Email scams

Is this PayPal invoice email a scam?

Suspicious Medium risk Email

Commonly seen since 2023. Last reviewed 2026-06-05.

Example only - do not act on it

Example only: You sent a payment for a large amount. If you did not authorise this, call this number now: [phone number removed]

Why this message is suspicious

Scammers send real-looking invoices/requests to bait a call.
The phone number leads to a fake 'support' agent.
They aim to get remote access or a 'refund' reversal.

What the scammer wants

To get you on the phone
Remote access to your device
A reversed or re-sent payment

Common variations

Unexpected invoice or money request
'Call us if you didn't authorise this'
Pressure to phone a number

Red flags to watch for

Fake Authority Payment Request Remote Access

What to do now

Do not call numbers in the email.
Log in to the payment app directly to check for any real request.
Decline or report unexpected money requests in-app.

What not to do

Do not call the number.
Do not install any 'support' or screen-share app.
Do not approve a refund you did not request.

If you already responded

Act quickly - the sooner you respond, the more you can limit. Find the situation that matches what you did:

If you clicked a link: If you entered login details on a linked page, change your password from a trusted device and review activity.

If you paid: Contact the payment provider and your bank to stop or dispute the transaction.

If you shared a code, OTP, or login: Secure the account: change the password and contact the provider.

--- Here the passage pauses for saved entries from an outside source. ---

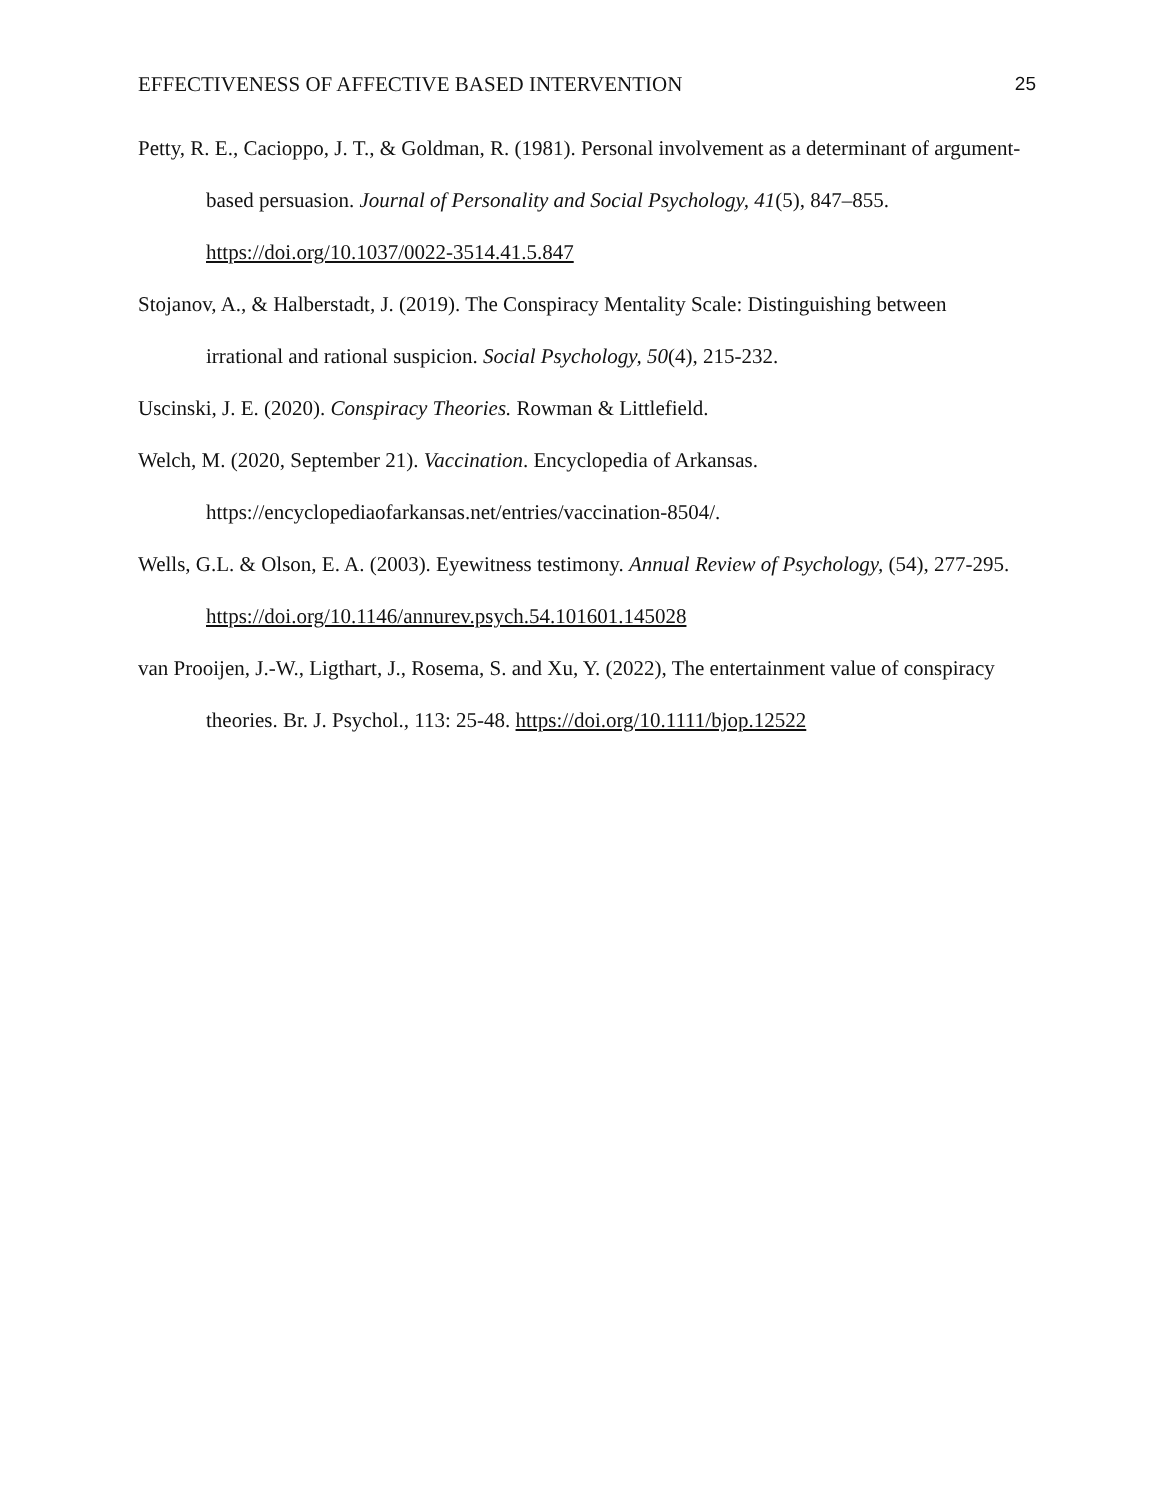EFFECTIVENESS OF AFFECTIVE BASED INTERVENTION 25
Petty, R. E., Cacioppo, J. T., & Goldman, R. (1981). Personal involvement as a determinant of argument-based persuasion. Journal of Personality and Social Psychology, 41(5), 847–855. https://doi.org/10.1037/0022-3514.41.5.847
Stojanov, A., & Halberstadt, J. (2019). The Conspiracy Mentality Scale: Distinguishing between irrational and rational suspicion. Social Psychology, 50(4), 215-232.
Uscinski, J. E. (2020). Conspiracy Theories. Rowman & Littlefield.
Welch, M. (2020, September 21). Vaccination. Encyclopedia of Arkansas.
https://encyclopediaofarkansas.net/entries/vaccination-8504/.
Wells, G.L. & Olson, E. A. (2003). Eyewitness testimony. Annual Review of Psychology, (54), 277-295. https://doi.org/10.1146/annurev.psych.54.101601.145028
van Prooijen, J.-W., Ligthart, J., Rosema, S. and Xu, Y. (2022), The entertainment value of conspiracy theories. Br. J. Psychol., 113: 25-48. https://doi.org/10.1111/bjop.12522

If you only clicked the link but entered nothing: close the page, don't enter anything, and watch the linked accounts for unusual activity. Full steps →

If you entered card details: contact your bank now to freeze the card and dispute charges, then watch your statement. Full steps →

If you shared an OTP or one-time code: the scammer may be logging in right now - change the password, sign out other sessions, and turn on app-based 2FA. Full steps →

If you sent money: contact your bank or payment provider immediately to try to stop or recall it, and report it. Full steps →

If you installed an app / gave remote access: disconnect from the internet, uninstall it, and change key passwords from a different, trusted device. Full steps →

If you shared passport, ID, or KYC documents: watch for identity theft, consider a credit freeze or fraud alert, and keep the evidence. Full steps →

Watch out for a second scam. People who've just lost money are often contacted again by a fake "recovery" service promising to get it back for an upfront fee. Legitimate recovery never starts with a fee paid to someone who contacted you - see recovery scams.

First time dealing with this? Start with the first 24 hours after a scam checklist and how to save evidence.

How to report it

Report through official channels for your country. Use our scam reporting directory to find the right authority, and never use phone numbers or links from the suspicious message itself. If an official link looks outdated, tell us so we can review it.

Official sources checked

FBI IC3 - Senior US officials impersonated in malicious messaging campaign (2025) High reliability

Law-enforcement alert

Reviewed 2026-06-05. See our methodology for how we select sources.

Related platforms

Email scams

Frequently asked questions

Is the invoice real if it looks official?

Scammers can send genuine-looking requests. Ignore the email's phone number and check directly in the official app instead.